Task input:

________________

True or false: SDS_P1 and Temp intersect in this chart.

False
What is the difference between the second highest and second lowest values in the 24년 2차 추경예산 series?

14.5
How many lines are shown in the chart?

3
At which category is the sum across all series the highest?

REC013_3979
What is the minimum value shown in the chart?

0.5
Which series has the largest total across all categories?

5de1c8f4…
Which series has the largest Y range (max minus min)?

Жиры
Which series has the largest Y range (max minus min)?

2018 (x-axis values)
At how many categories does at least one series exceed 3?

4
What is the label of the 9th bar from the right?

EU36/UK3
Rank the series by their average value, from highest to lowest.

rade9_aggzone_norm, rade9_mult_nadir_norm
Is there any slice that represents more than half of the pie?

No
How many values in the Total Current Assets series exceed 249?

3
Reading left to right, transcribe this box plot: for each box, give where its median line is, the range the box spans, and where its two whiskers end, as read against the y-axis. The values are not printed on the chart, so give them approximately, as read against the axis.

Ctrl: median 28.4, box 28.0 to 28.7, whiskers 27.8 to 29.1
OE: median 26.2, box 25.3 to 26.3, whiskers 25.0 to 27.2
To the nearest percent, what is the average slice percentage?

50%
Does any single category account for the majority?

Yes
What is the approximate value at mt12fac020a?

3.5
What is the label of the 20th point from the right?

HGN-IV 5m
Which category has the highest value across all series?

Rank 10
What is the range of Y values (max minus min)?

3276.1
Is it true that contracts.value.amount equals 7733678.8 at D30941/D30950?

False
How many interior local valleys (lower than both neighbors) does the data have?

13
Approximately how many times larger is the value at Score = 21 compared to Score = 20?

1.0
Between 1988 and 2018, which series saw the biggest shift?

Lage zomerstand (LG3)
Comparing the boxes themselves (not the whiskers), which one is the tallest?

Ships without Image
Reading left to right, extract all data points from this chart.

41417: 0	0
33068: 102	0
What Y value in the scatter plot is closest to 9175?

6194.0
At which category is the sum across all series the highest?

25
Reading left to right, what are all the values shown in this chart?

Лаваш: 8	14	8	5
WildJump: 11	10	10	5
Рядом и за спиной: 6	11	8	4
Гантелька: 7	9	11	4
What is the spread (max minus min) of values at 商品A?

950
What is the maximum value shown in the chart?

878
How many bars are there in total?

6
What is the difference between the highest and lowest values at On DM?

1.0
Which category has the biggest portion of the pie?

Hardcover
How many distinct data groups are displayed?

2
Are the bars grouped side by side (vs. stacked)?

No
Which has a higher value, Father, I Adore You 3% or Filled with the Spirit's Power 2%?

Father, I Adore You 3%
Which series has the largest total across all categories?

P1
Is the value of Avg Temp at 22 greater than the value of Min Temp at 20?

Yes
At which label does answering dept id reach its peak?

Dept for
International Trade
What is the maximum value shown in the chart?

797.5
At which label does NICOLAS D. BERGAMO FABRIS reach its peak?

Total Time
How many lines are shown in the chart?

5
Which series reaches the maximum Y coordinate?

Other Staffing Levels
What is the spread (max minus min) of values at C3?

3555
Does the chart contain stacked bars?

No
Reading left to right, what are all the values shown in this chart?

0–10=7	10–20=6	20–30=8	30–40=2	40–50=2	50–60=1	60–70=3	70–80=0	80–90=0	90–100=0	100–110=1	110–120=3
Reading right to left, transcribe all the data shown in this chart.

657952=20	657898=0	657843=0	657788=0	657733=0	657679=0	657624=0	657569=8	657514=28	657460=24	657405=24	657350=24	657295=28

________________

What is needed: Copy out each of the lines above that contains the word "lowest".

Task response:
What is the difference between the second highest and second lowest values in the 24년 2차 추경예산 series?
Rank the series by their average value, from highest to lowest.
What is the difference between the highest and lowest values at On DM?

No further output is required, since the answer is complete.